A defiant Mordechai Vanunu has been enjoying his first hours of freedom after serving an 18-year jail sentence for leaking Israel's nuclear secrets.
Vanunu said 18 years in jail had not broken his spirit
A Christian convert, Mr Vanunu's first act was to go to pray at St George's Anglican cathedral in Jerusalem.
A crowd of anti-nuclear supporters had cheered as he emerged from prison, while some Israeli critics angrily hurled abuse and death threats.
He said he was proud of what he had done and had suffered "great cruelty".
Mr Vanunu emerged from Shikma prison in Askhelon shortly after 1200 (0900GMT) looking relaxed and waving to the hundreds of Israeli and foreign supporters gathered outside the gates.
In a statement to the media he insisted he did "not have any more secrets" to reveal but called on Israel to open up the Dimona nuclear plant where he worked to inspections by the UN's nuclear watchdog.
Answering only questions in English, Mr Vanunu said he was "not totally free" because of the restrictions Israel had placed on him, including a ban on travel outside the country.

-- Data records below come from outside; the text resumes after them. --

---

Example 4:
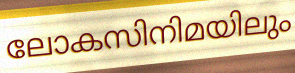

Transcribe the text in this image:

ലോകസിനിമയിലും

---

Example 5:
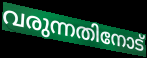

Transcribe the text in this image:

വരുന്നതിനോട്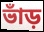
ভাঁড়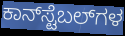
ಕಾನ್‌ಸ್ಟೆಬಲ್‌ಗಳ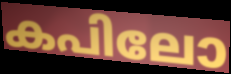
കപിലോ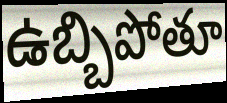
ఉబ్బిపోతూ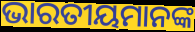
ଭାରତୀୟମାନଙ୍କ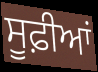
ਸੂਫ਼ੀਆਂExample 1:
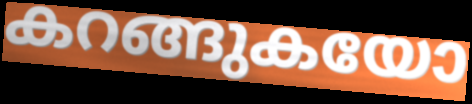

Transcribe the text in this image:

കറങ്ങുകയോ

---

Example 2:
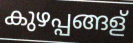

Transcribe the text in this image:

കുഴപ്പങ്ങള്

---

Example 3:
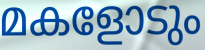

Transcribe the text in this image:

മകളോടും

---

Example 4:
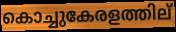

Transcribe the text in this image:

കൊച്ചുകേരളത്തില്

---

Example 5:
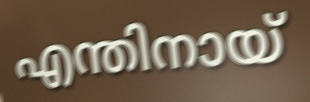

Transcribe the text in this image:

എന്തിനായ്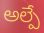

Speaking briefly in Hebrew, he accused Israel of being a dictatorship and an apartheid country because of restrictions imposed on him preventing him speaking to foreigners.

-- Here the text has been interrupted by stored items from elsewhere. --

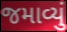
જમાવ્યું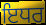
ਇਧਰ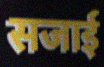
सजाई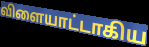
விளையாட்டாகிய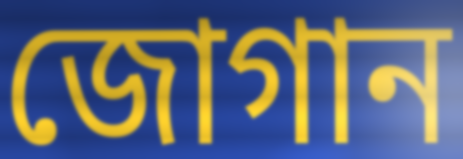
জোগান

"I tell the Israelis if you discriminate and prevent me from talking to citizens abroad then I am also not talking to you in Hebrew," he said.
He went on to say he had been treated harshly because of his conversion to Christianity.

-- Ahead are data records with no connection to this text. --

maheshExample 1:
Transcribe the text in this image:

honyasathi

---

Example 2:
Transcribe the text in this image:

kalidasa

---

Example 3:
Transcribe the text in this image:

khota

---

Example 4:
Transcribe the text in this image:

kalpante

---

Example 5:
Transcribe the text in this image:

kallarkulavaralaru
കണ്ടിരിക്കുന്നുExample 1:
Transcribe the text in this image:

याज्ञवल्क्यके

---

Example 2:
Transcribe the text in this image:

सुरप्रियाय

Correspondents say Mr Vanunu's words seem sure to incense many Israelis who already view him as a traitor and a spy.
Despite his protestations, the authorities say Mr Vanunu still possesses information that could jeopardise Israel's security.
"He is a man sentenced to prison for treason and he has repeatedly said he will go back to his old behaviour... [Israel] has to take precautions to prevent that from happening," said Foreign Ministry spokesman Jonathan Peled.
Mr Vanunu is not allowed to have a passport, is forbidden to approach ports and airports, and has been told not to talk to foreigners without permission.
Mr Peled told the BBC that he was allowed to talk to the international media, as long as he did not talk about his work at the Dimona plant.
"We have to strike the correct balance between safeguarding his personal liberty and looking after Israel's national security interests," Mr Peled said.
On the basis of the information he gave to the UK's Sunday Times newspaper in 1986, analysts concluded Israel had scores of nuclear warheads.
Israel maintains a policy of "strategic ambiguity" about its supposed nuclear arsenal and it has refused to sign the Nuclear Non-Proliferation Treaty which would open Dimona up to international scrutiny.
Supporters had gathered outside the jail, waving banners and calling Vanunu a "hero of peace". Critics' banners had messages like "Death to the spy, Death to Vanunu".
Israel said it could have placed much tougher post-release restrictions on Mr Vanunu - and the length of time the current regime will remain in force depends on his behaviour.